Start of Block

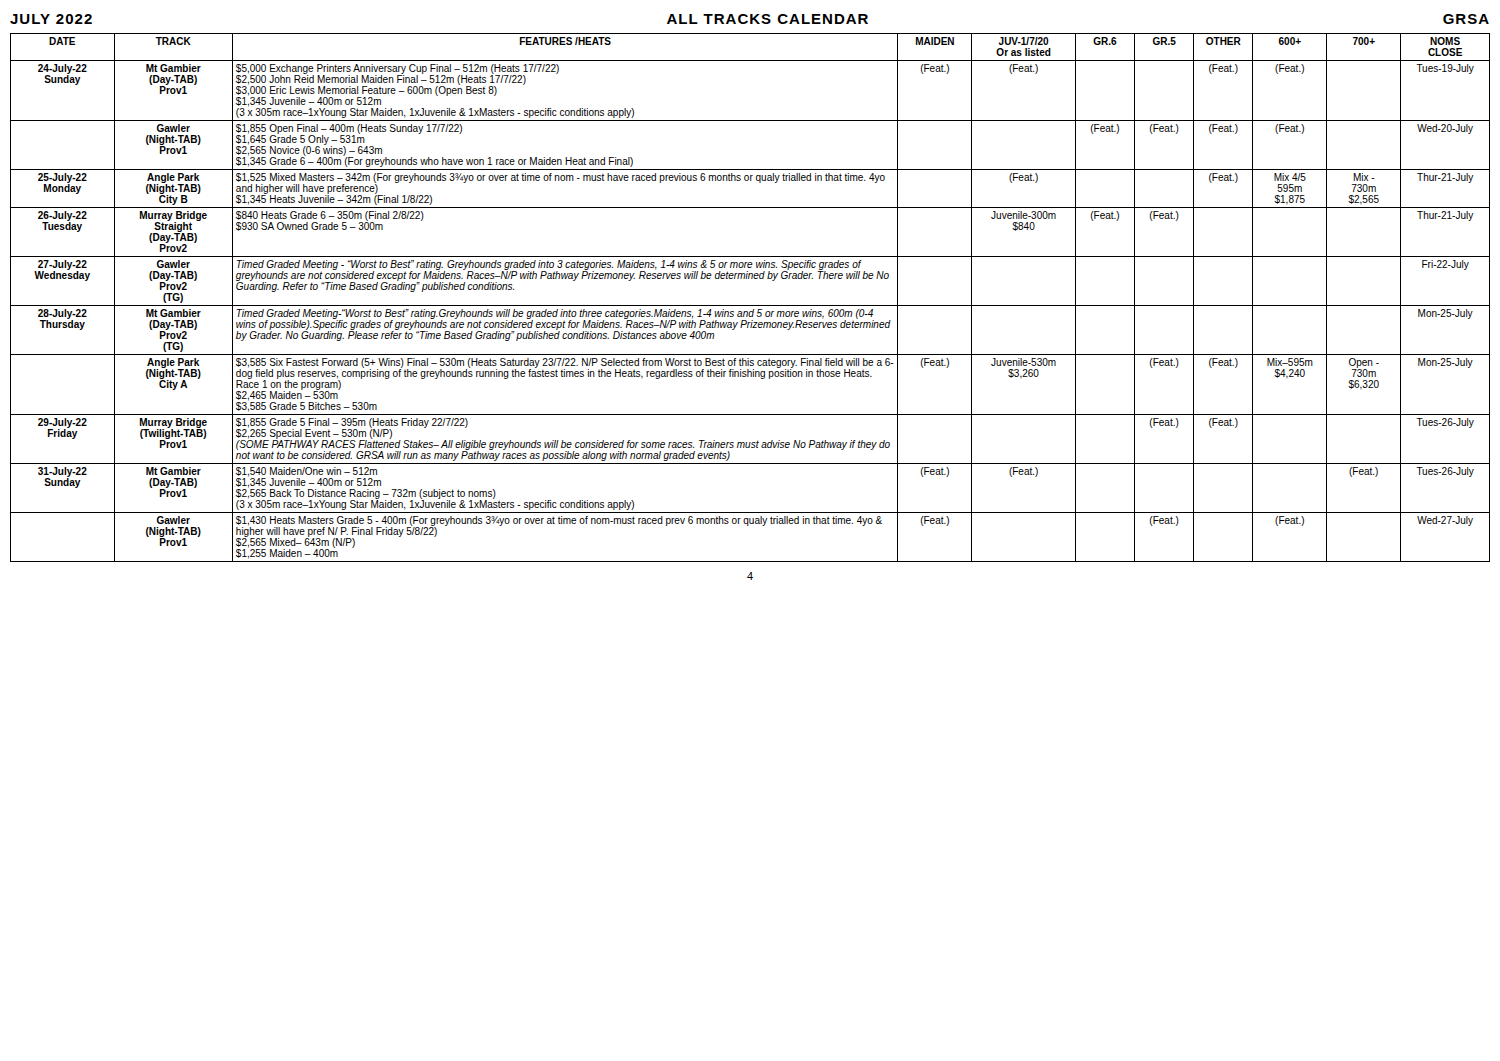JULY 2022
ALL TRACKS CALENDAR
GRSA
| DATE | TRACK | FEATURES /HEATS | MAIDEN | JUV-1/7/20 Or as listed | GR.6 | GR.5 | OTHER | 600+ | 700+ | NOMS CLOSE |
| --- | --- | --- | --- | --- | --- | --- | --- | --- | --- | --- |
| 24-July-22 Sunday | Mt Gambier (Day-TAB) Prov1 | $5,000 Exchange Printers Anniversary Cup Final – 512m (Heats 17/7/22) $2,500 John Reid Memorial Maiden Final – 512m (Heats 17/7/22) $3,000 Eric Lewis Memorial Feature – 600m (Open Best 8) $1,345 Juvenile – 400m or 512m (3 x 305m race–1xYoung Star Maiden, 1xJuvenile & 1xMasters - specific conditions apply) | (Feat.) | (Feat.) | | | (Feat.) | (Feat.) | | Tues-19-July |
| | Gawler (Night-TAB) Prov1 | $1,855 Open Final – 400m (Heats Sunday 17/7/22) $1,645 Grade 5 Only – 531m $2,565 Novice (0-6 wins) – 643m $1,345 Grade 6 – 400m (For greyhounds who have won 1 race or Maiden Heat and Final) | | | (Feat.) | (Feat.) | (Feat.) | (Feat.) | | Wed-20-July |
| 25-July-22 Monday | Angle Park (Night-TAB) City B | $1,525 Mixed Masters – 342m (For greyhounds 3¾yo or over at time of nom - must have raced previous 6 months or qualy trialled in that time. 4yo and higher will have preference) $1,345 Heats Juvenile – 342m (Final 1/8/22) | | (Feat.) | | | (Feat.) | Mix 4/5 595m $1,875 | Mix - 730m $2,565 | Thur-21-July |
| 26-July-22 Tuesday | Murray Bridge Straight (Day-TAB) Prov2 | $840 Heats Grade 6 – 350m (Final 2/8/22) $930 SA Owned Grade 5 – 300m | | Juvenile-300m $840 | (Feat.) | (Feat.) | | | | Thur-21-July |
| 27-July-22 Wednesday | Gawler (Day-TAB) Prov2 (TG) | Timed Graded Meeting - “Worst to Best” rating. Greyhounds graded into 3 categories. Maidens, 1-4 wins & 5 or more wins. Specific grades of greyhounds are not considered except for Maidens. Races–N/P with Pathway Prizemoney. Reserves will be determined by Grader. There will be No Guarding. Refer to “Time Based Grading” published conditions. | | | | | | | | Fri-22-July |
| 28-July-22 Thursday | Mt Gambier (Day-TAB) Prov2 (TG) | Timed Graded Meeting-“Worst to Best” rating.Greyhounds will be graded into three categories.Maidens, 1-4 wins and 5 or more wins, 600m (0-4 wins of possible).Specific grades of greyhounds are not considered except for Maidens. Races–N/P with Pathway Prizemoney.Reserves determined by Grader. No Guarding. Please refer to “Time Based Grading” published conditions. Distances above 400m | | | | | | | | Mon-25-July |
| | Angle Park (Night-TAB) City A | $3,585 Six Fastest Forward (5+ Wins) Final – 530m (Heats Saturday 23/7/22. N/P Selected from Worst to Best of this category. Final field will be a 6-dog field plus reserves, comprising of the greyhounds running the fastest times in the Heats, regardless of their finishing position in those Heats. Race 1 on the program) $2,465 Maiden – 530m $3,585 Grade 5 Bitches – 530m | (Feat.) | Juvenile-530m $3,260 | | (Feat.) | (Feat.) | Mix–595m $4,240 | Open - 730m $6,320 | Mon-25-July |
| 29-July-22 Friday | Murray Bridge (Twilight-TAB) Prov1 | $1,855 Grade 5 Final – 395m (Heats Friday 22/7/22) $2,265 Special Event – 530m (N/P) (SOME PATHWAY RACES Flattened Stakes– All eligible greyhounds will be considered for some races. Trainers must advise No Pathway if they do not want to be considered. GRSA will run as many Pathway races as possible along with normal graded events) | | | | (Feat.) | (Feat.) | | | Tues-26-July |
| 31-July-22 Sunday | Mt Gambier (Day-TAB) Prov1 | $1,540 Maiden/One win – 512m $1,345 Juvenile – 400m or 512m $2,565 Back To Distance Racing – 732m (subject to noms) (3 x 305m race–1xYoung Star Maiden, 1xJuvenile & 1xMasters - specific conditions apply) | (Feat.) | (Feat.) | | | | | (Feat.) | Tues-26-July |
| | Gawler (Night-TAB) Prov1 | $1,430 Heats Masters Grade 5 - 400m (For greyhounds 3¾yo or over at time of nom-must raced prev 6 months or qualy trialled in that time. 4yo & higher will have pref N/ P. Final Friday 5/8/22) $2,565 Mixed– 643m (N/P) $1,255 Maiden – 400m | (Feat.) | | | (Feat.) | | (Feat.) | | Wed-27-July |
4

End of Block

▶ **WHAT TO WORK ON**: Working from the lines above, reproduce the material exactly and exclude its pictures.

▶ **TASK OUTPUT**:
JULY 2022
ALL TRACKS CALENDAR
GRSA
| DATE | TRACK | FEATURES /HEATS | MAIDEN | JUV-1/7/20 Or as listed | GR.6 | GR.5 | OTHER | 600+ | 700+ | NOMS CLOSE |
| --- | --- | --- | --- | --- | --- | --- | --- | --- | --- | --- |
| 24-July-22 Sunday | Mt Gambier (Day-TAB) Prov1 | $5,000 Exchange Printers Anniversary Cup Final – 512m (Heats 17/7/22) $2,500 John Reid Memorial Maiden Final – 512m (Heats 17/7/22) $3,000 Eric Lewis Memorial Feature – 600m (Open Best 8) $1,345 Juvenile – 400m or 512m (3 x 305m race–1xYoung Star Maiden, 1xJuvenile & 1xMasters - specific conditions apply) | (Feat.) | (Feat.) | | | (Feat.) | (Feat.) | | Tues-19-July |
| | Gawler (Night-TAB) Prov1 | $1,855 Open Final – 400m (Heats Sunday 17/7/22) $1,645 Grade 5 Only – 531m $2,565 Novice (0-6 wins) – 643m $1,345 Grade 6 – 400m (For greyhounds who have won 1 race or Maiden Heat and Final) | | | (Feat.) | (Feat.) | (Feat.) | (Feat.) | | Wed-20-July |
| 25-July-22 Monday | Angle Park (Night-TAB) City B | $1,525 Mixed Masters – 342m (For greyhounds 3¾yo or over at time of nom - must have raced previous 6 months or qualy trialled in that time. 4yo and higher will have preference) $1,345 Heats Juvenile – 342m (Final 1/8/22) | | (Feat.) | | | (Feat.) | Mix 4/5 595m $1,875 | Mix - 730m $2,565 | Thur-21-July |
| 26-July-22 Tuesday | Murray Bridge Straight (Day-TAB) Prov2 | $840 Heats Grade 6 – 350m (Final 2/8/22) $930 SA Owned Grade 5 – 300m | | Juvenile-300m $840 | (Feat.) | (Feat.) | | | | Thur-21-July |
| 27-July-22 Wednesday | Gawler (Day-TAB) Prov2 (TG) | Timed Graded Meeting - “Worst to Best” rating. Greyhounds graded into 3 categories. Maidens, 1-4 wins & 5 or more wins. Specific grades of greyhounds are not considered except for Maidens. Races–N/P with Pathway Prizemoney. Reserves will be determined by Grader. There will be No Guarding. Refer to “Time Based Grading” published conditions. | | | | | | | | Fri-22-July |
| 28-July-22 Thursday | Mt Gambier (Day-TAB) Prov2 (TG) | Timed Graded Meeting-“Worst to Best” rating.Greyhounds will be graded into three categories.Maidens, 1-4 wins and 5 or more wins, 600m (0-4 wins of possible).Specific grades of greyhounds are not considered except for Maidens. Races–N/P with Pathway Prizemoney.Reserves determined by Grader. No Guarding. Please refer to “Time Based Grading” published conditions. Distances above 400m | | | | | | | | Mon-25-July |
| | Angle Park (Night-TAB) City A | $3,585 Six Fastest Forward (5+ Wins) Final – 530m (Heats Saturday 23/7/22. N/P Selected from Worst to Best of this category. Final field will be a 6-dog field plus reserves, comprising of the greyhounds running the fastest times in the Heats, regardless of their finishing position in those Heats. Race 1 on the program) $2,465 Maiden – 530m $3,585 Grade 5 Bitches – 530m | (Feat.) | Juvenile-530m $3,260 | | (Feat.) | (Feat.) | Mix–595m $4,240 | Open - 730m $6,320 | Mon-25-July |
| 29-July-22 Friday | Murray Bridge (Twilight-TAB) Prov1 | $1,855 Grade 5 Final – 395m (Heats Friday 22/7/22) $2,265 Special Event – 530m (N/P) (SOME PATHWAY RACES Flattened Stakes– All eligible greyhounds will be considered for some races. Trainers must advise No Pathway if they do not want to be considered. GRSA will run as many Pathway races as possible along with normal graded events) | | | | (Feat.) | (Feat.) | | | Tues-26-July |
| 31-July-22 Sunday | Mt Gambier (Day-TAB) Prov1 | $1,540 Maiden/One win – 512m $1,345 Juvenile – 400m or 512m $2,565 Back To Distance Racing – 732m (subject to noms) (3 x 305m race–1xYoung Star Maiden, 1xJuvenile & 1xMasters - specific conditions apply) | (Feat.) | (Feat.) | | | | | (Feat.) | Tues-26-July |
| | Gawler (Night-TAB) Prov1 | $1,430 Heats Masters Grade 5 - 400m (For greyhounds 3¾yo or over at time of nom-must raced prev 6 months or qualy trialled in that time. 4yo & higher will have pref N/ P. Final Friday 5/8/22) $2,565 Mixed– 643m (N/P) $1,255 Maiden – 400m | (Feat.) | | | (Feat.) | | (Feat.) | | Wed-27-July |
4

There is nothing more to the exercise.